The new public-private partnership brings together the University of Toronto with Janssen Inc. and the Johnson & Johnson Innovation Center in California to support collaborative, open-source research.
“Mood disorders and Alzheimer’s disease are chronic illnesses that affect millions of people worldwide,” said Catharine Whiteside, U of T’s dean of medicine and vice-provost, relations with health care institutions. “By 2040, these debilitating brain diseases could surpass cancer as the second-leading cause of death.
“Finding solutions that bring relief to those who face these aliments, and the family and friends who care for them, are what makes this partnership so important.”
Researchers at U of T and its affiliated hospitals through the Toronto Academic Health Science Network (TASHN) are welcome to submit collaborative proposals. Scientists from Janssen will work with U of T researchers to provide the drug-discovery expertise required to rapidly develop new medicines from basic science innovations. The open nature of the research means the findings can be published and researchers are free to commercialize their work with any company they wish.
The Neuroscience Catalyst is based at the Centre for Collaborative Drug Discovery (CCDR), which is a multidisciplinary initiative bringing together researchers from U of T’s Faculty of Medicine, the Leslie Dan Faculty of Pharmacy and the Centre for Addiction and Mental Health (CAMH).

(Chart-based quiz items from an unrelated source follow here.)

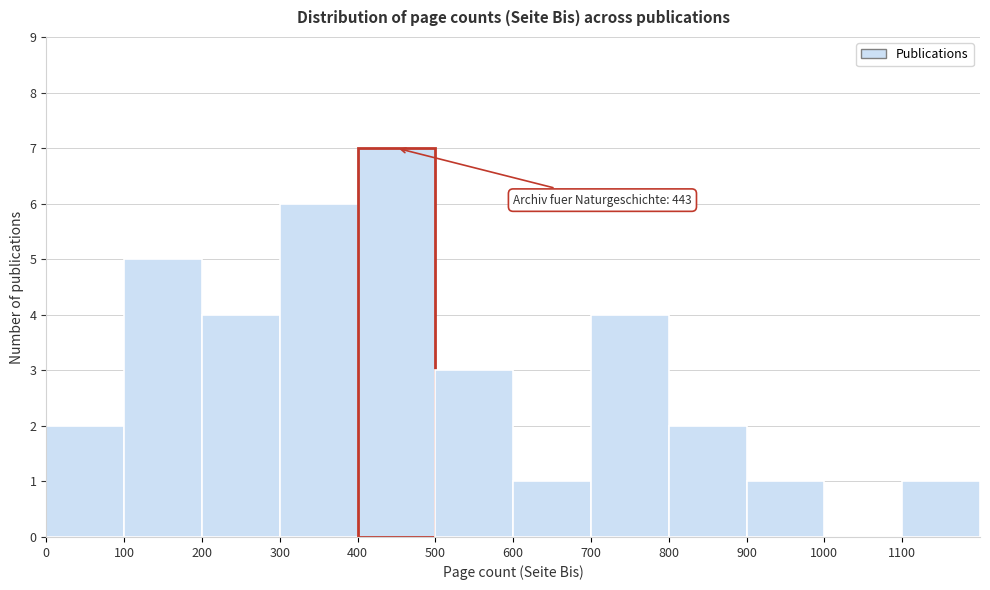

Over which range of the x-axis is the bar tallest?

400 to 500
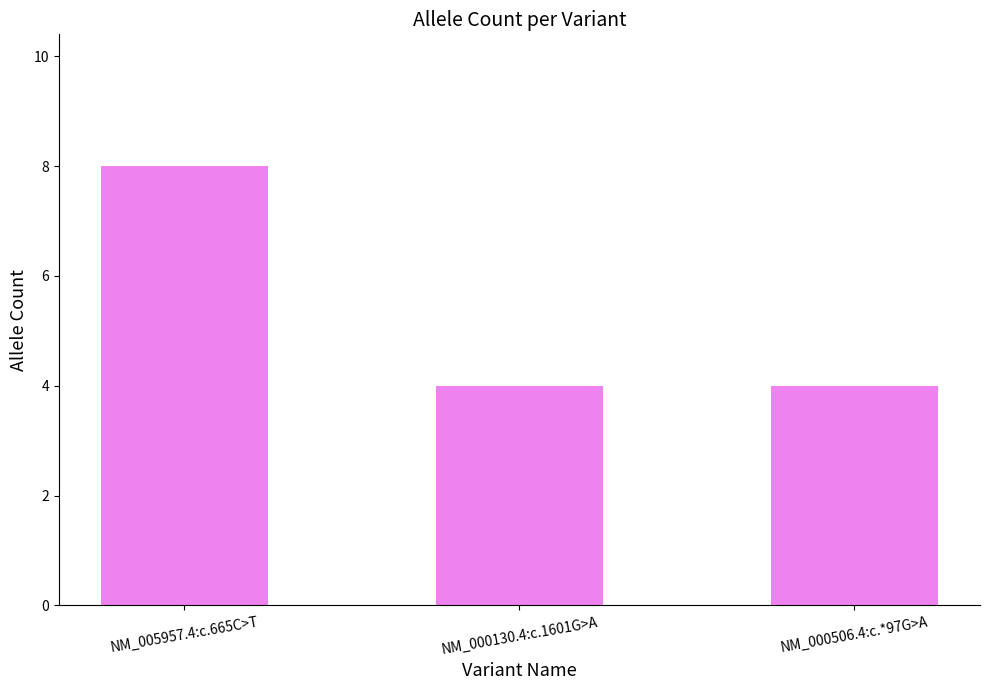

What is the difference between the maximum and minimum values?

4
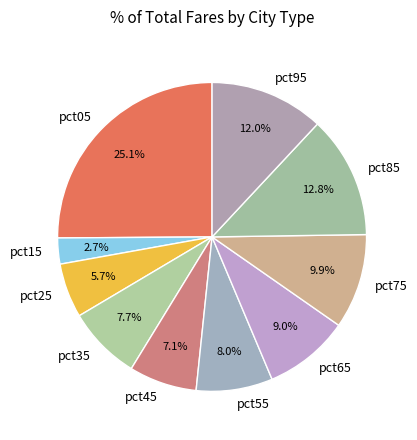

To the nearest percent, what is the difference between the largest and smallest slice percentages?

22%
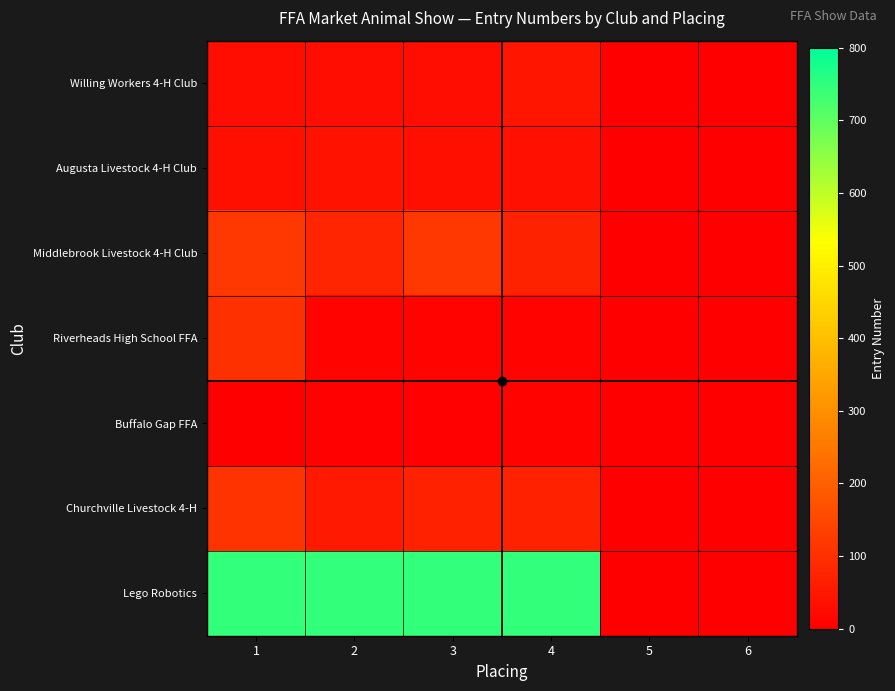

Reading left to right, extract all data points from this chart.

Willing Workers 4-H Club: 1=30	2=30	3=29	4=45	5=0	6=0
Augusta Livestock 4-H Club: 1=33	2=38	3=34	4=35	5=0	6=0
Middlebrook Livestock 4-H Club: 1=116	2=80	3=116	4=74	5=0	6=0
Riverheads High School FFA: 1=103	2=8	3=7	4=8	5=0	6=0
Buffalo Gap FFA: 1=1	2=5	3=6	4=9	5=0	6=0
Churchville Livestock 4-H: 1=109	2=55	3=70	4=70	5=0	6=0
Lego Robotics: 1=744	2=744	3=744	4=744	5=0	6=0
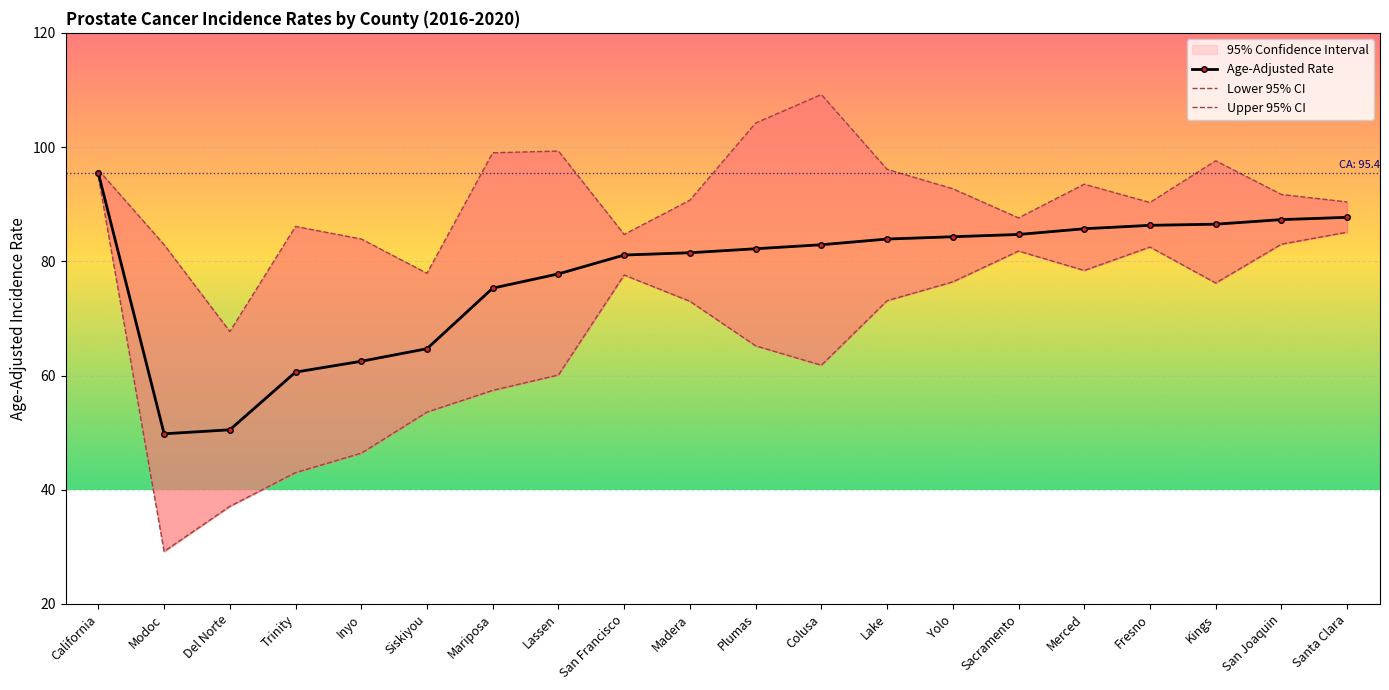

The value of Lower 95% CI at Mariposa is 57.4. True or false?

True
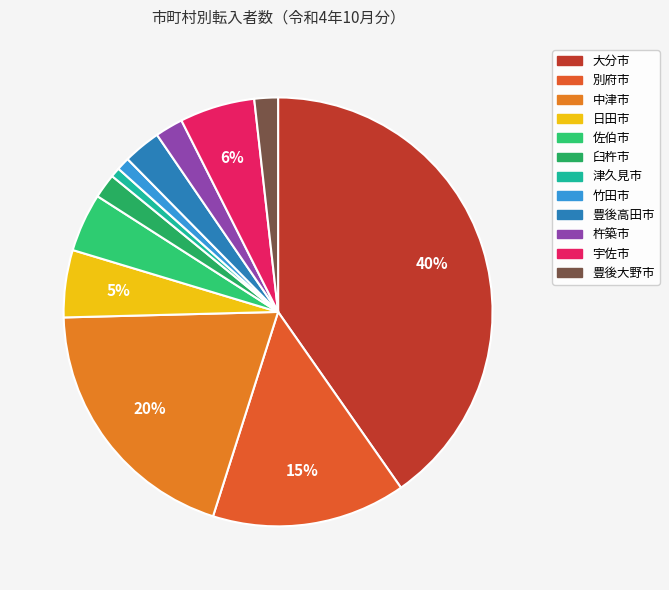

Which category has the biggest portion of the pie?

大分市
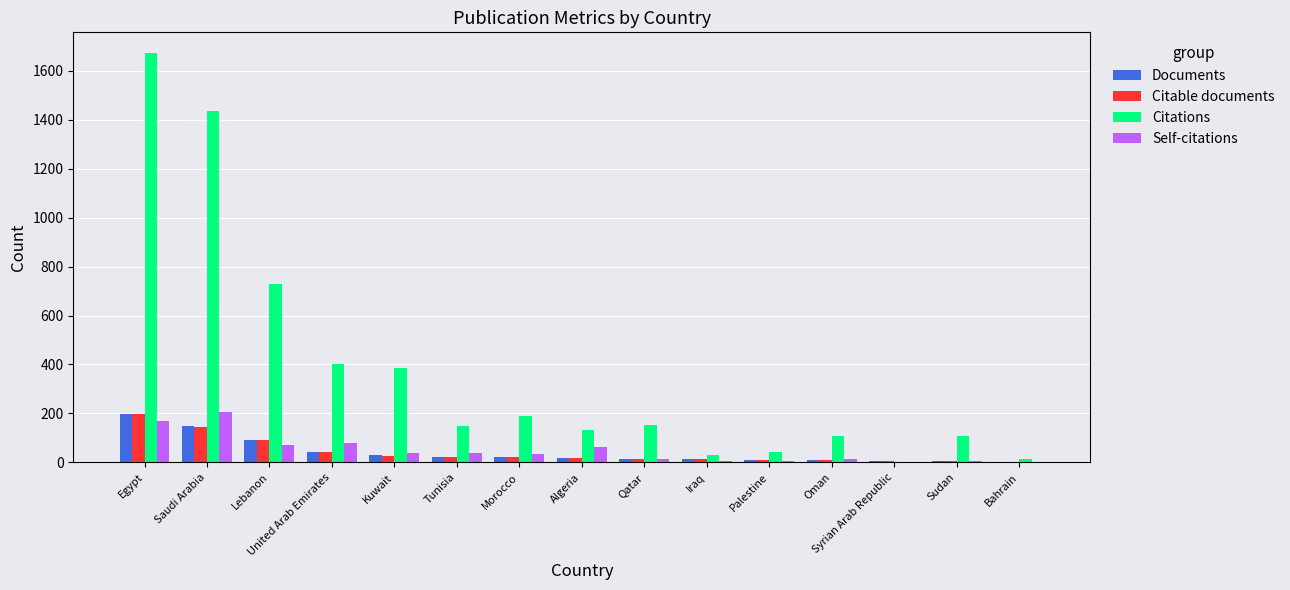

Is it true that Citations equals 2906 at Egypt?

False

“There is a tremendous amount of incredible blue sky, curiosity-driven research being conducted at U of T,” said Ruth Ross. The Centre’s inaugural director, Ross is a professor and chair of toxicology and pharmacology in the Faculty of Medicine and senior scientist with the Campbell Family Mental Health Research Institute at the Centre for Addiction and Mental Health (CAMH).
"When we launched the CCDR, we began by looking across the fields of research in Toronto and asked ‘Where is there an opportunity and a need for us to add real impact in drug discovery?’”
Neuroscience is one area where Ross and partners saw CCDR could help to create a collaborative network to accelerate the translation of bench research into new treatments. In addition to the Neuroscience Catalyst, there will be other venues for researchers to share information and meet as a community.The first meeting will be held on November 27 when the Centre hosts Neuroscience Research Day on New Targets in Neurodegeneration and Neuropsychiatry.
Ross said the focus in neuropsychiatry and neurodegeneration highlights the “…urgent and compelling need for scientists, government and industry to work together in partnership, using their collective expertise to seek safe effective new interventions for debilitating conditions such as depression and Alzheimer’s disease.”
The Neuroscience Catalyst is overseen by a joint steering committee with representatives from U of T, CAMH, St. Michael's Hospital, Sunnybrook Hospital, University Health Network and Janssen Inc. Ross believes the partnership is an example for future open innovation consortia with additional industry partners.
Liam Mitchell is a writer with the Faculty of Medicine at the University of Toronto.